I read an article on Erowid titled “Where is God in the Entheogenic Movement?” It talked about how the rejection of the Church led to the rejection of God, and how science became the new religion. And now we have entheogens, psychedelic plants and substances that give us spiritual experiences. And many users eventually meet God, or at least think they do. And now we have people who've experienced some form of God, but it's taboo to discuss such a being in intellectual circles, so we don't hear about it as much as we perhaps should. And we don't give as much though to the concept of God as we should, because we still think of the Church, and the World Wars and whatnot.
I wanted to communicate with God, or see another world, or learn about the universe. I wanted knowledge an atheist would never accept. If I couldn't even have that, then at the very least I wanted inner peace. A resolution with the perceived demons in my head. A clean mind and soul before I left, to ease my passage into whatever comes after. I've always had an interest in psychedelics and entheogens, so I looked those up. Salvia, ayahuasca.
I resolved to purchase some Salvia divinorum, and a pipe, and smoke some. That was today. I haven't done all that yet, but I intended to. But... remember when I said the happy contentedness ended a bit after I got home? Before that moment I was resolute in my desires. I knew I was going to get some Salvia, I knew I wanted to die, I was pretty sure there was an afterlife. Which was unprecedented for me, but I didn't stop to think about that.
So I got home, I was resolute... and then thoughts started creeping into my mind. Rational ones. “Is there really an afterlife? How can there be? What reason could there possibly be for such a thing?” I tried to push those thoughts away. I held on to my confidence, but they kept coming. “How can there be a God? There is no reason, and no proof.” Etc, etc.
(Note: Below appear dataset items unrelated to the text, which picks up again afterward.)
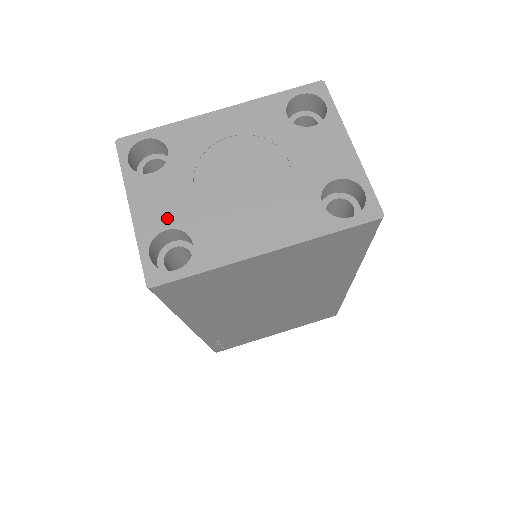
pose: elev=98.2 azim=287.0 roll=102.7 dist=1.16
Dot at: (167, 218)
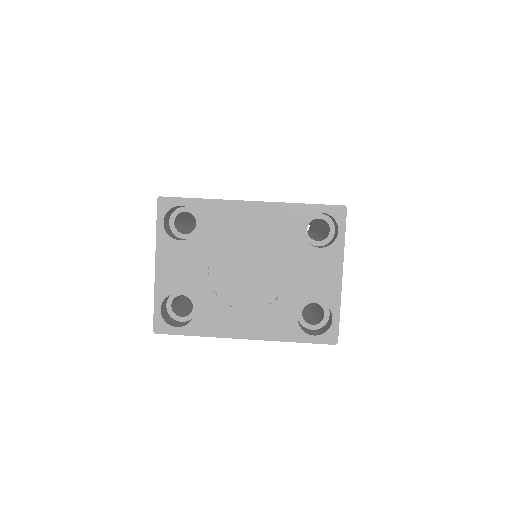
Dot at: (181, 284)
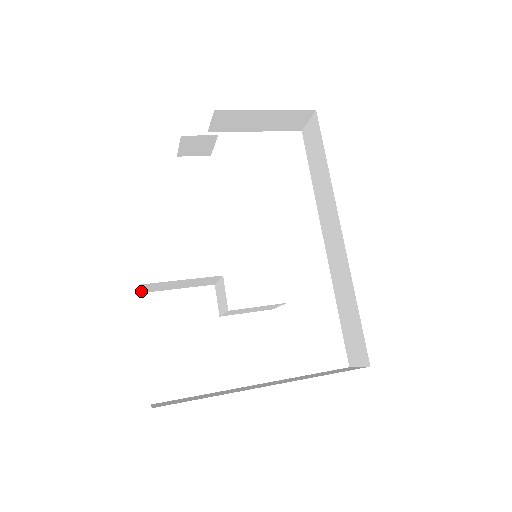
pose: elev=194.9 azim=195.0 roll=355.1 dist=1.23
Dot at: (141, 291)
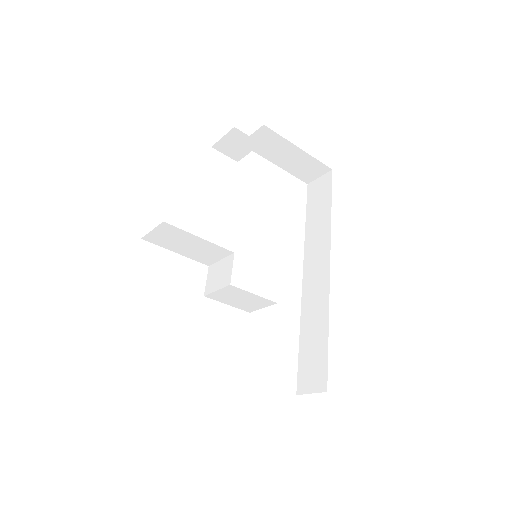
Dot at: (147, 236)
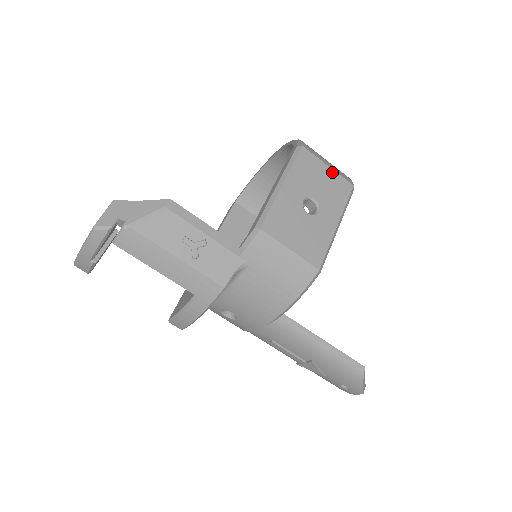
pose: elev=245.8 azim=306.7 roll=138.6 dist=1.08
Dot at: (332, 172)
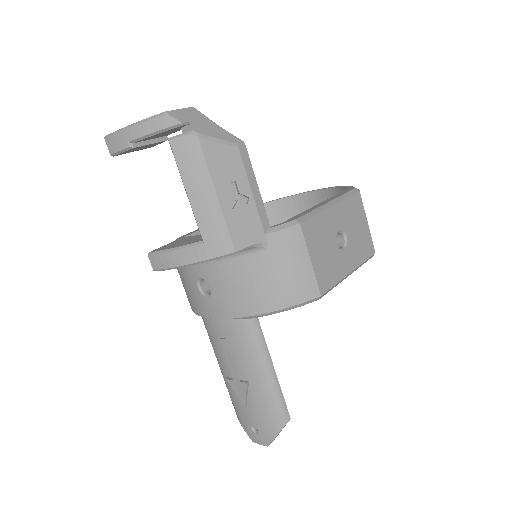
Dot at: (368, 229)
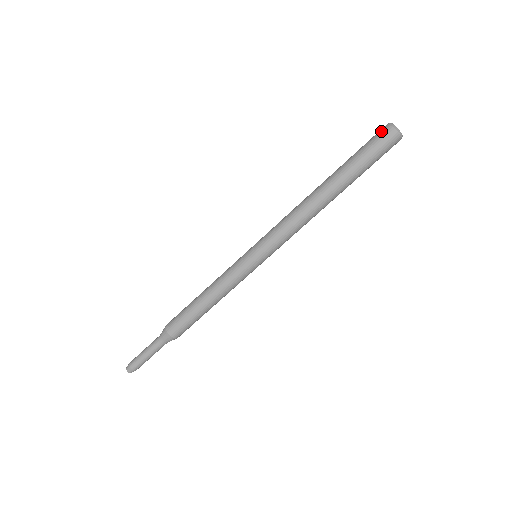
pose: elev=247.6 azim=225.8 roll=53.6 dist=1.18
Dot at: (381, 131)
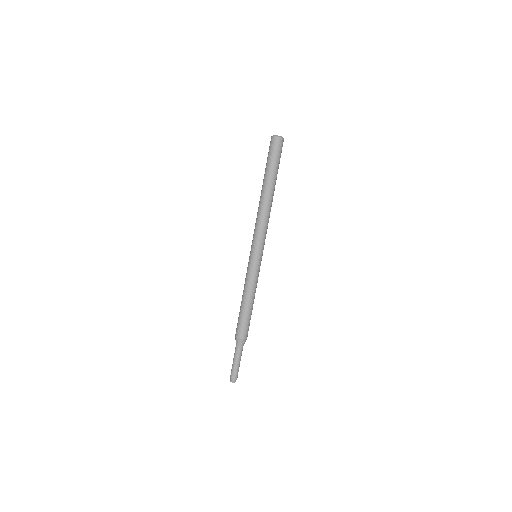
Dot at: (270, 143)
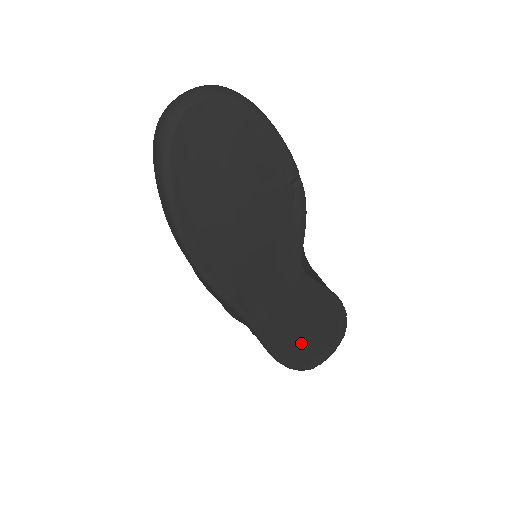
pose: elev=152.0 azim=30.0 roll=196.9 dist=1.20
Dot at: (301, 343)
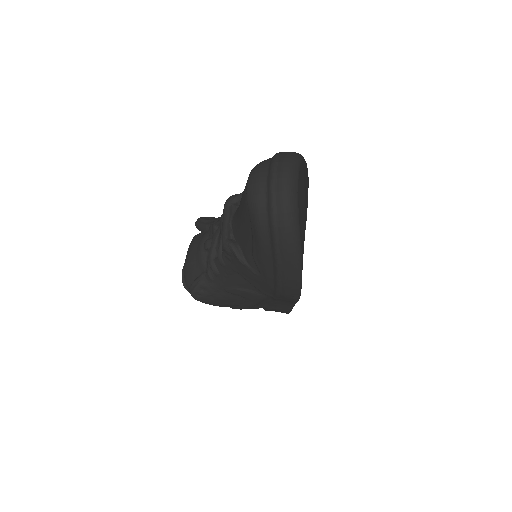
Dot at: occluded
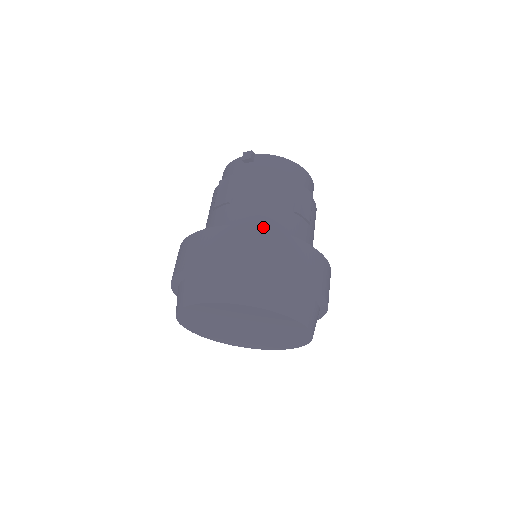
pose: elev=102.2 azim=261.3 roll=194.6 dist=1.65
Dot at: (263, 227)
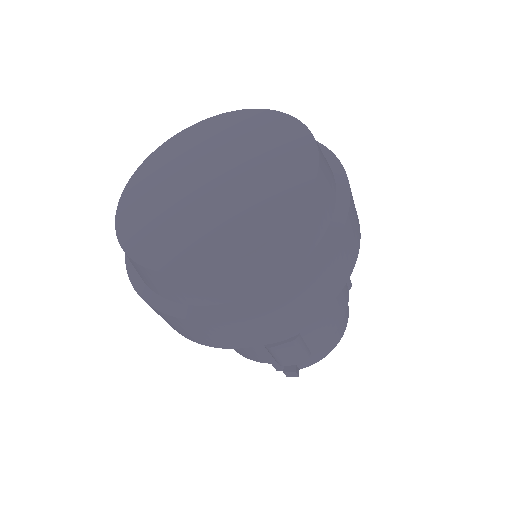
Dot at: occluded
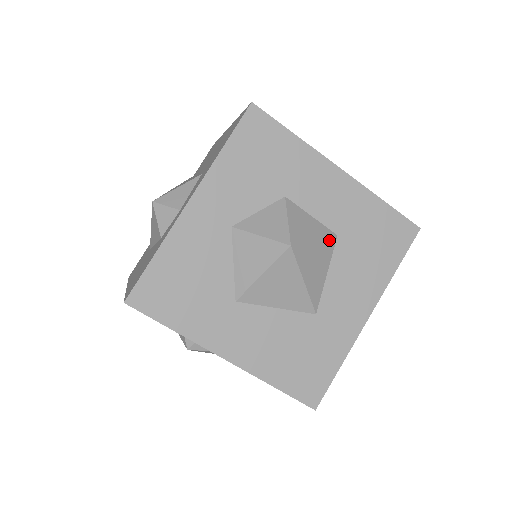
So... now I'm back where I was before all of this. Rational, logical, emotionally numb. Depressed. I look at my thought process today and my instinct tells me it was stupid, the ideas, the concepts, they were idiotic. And I want to trust my instincts, like I always have, but... I remember what it felt like. To be certain, and content with the idea of an afterlife. I felt alive then, more than I have in years. I want my instincts to be wrong. I, my conscious self, want to be right. I want that feeling back. I don't want to be rational anymore, I don't want to feel so cold and gloomy. I want to feel alive again.
5. I think what I had was a burst of F overpowering my T. Apparently emotional trauma will do that. Reading the descriptions for INFP, I realize that I was like that at some points in my life, and that part of me never really left. It's always been there, just... hiding, I guess. Under the surface. Shielded by the shell of rationality. I knew for a long time it was doing more harm than good, but I became dependent on it and never had the willpower to remove it.
I want to shed my protective shell. I want to forget rationality. I want to feel things. I want to experience emotion again. I want to be confident in my beliefs with no rational basis.
I want my feelings back.
And I want to calmly, contentedly, die, and move on, and live again. Maybe next time I won't be plagued by the demons I've had all my life. Maybe I'll meet some nice people, and grow up with them, and learn what it is to have a good friend in my life. And maybe I'll gain the willpower to do what I really, truly want, and not turn to nihilism again.
I want that. But I'm not sure how I got there to begin with, and I'm not sure if I can get there again.
And now my mother thinks I need a psychologist. Where before I told her how I felt and how I wanted to see a psychologist and she ignored my requests, now I try to explain all this to her, without even mentioning psychologists, and suddenly “I think it's time we bite the bullet”. Now I need to figure out what the hell I actually intend to do.
Your thoughts and opinions are appreciated.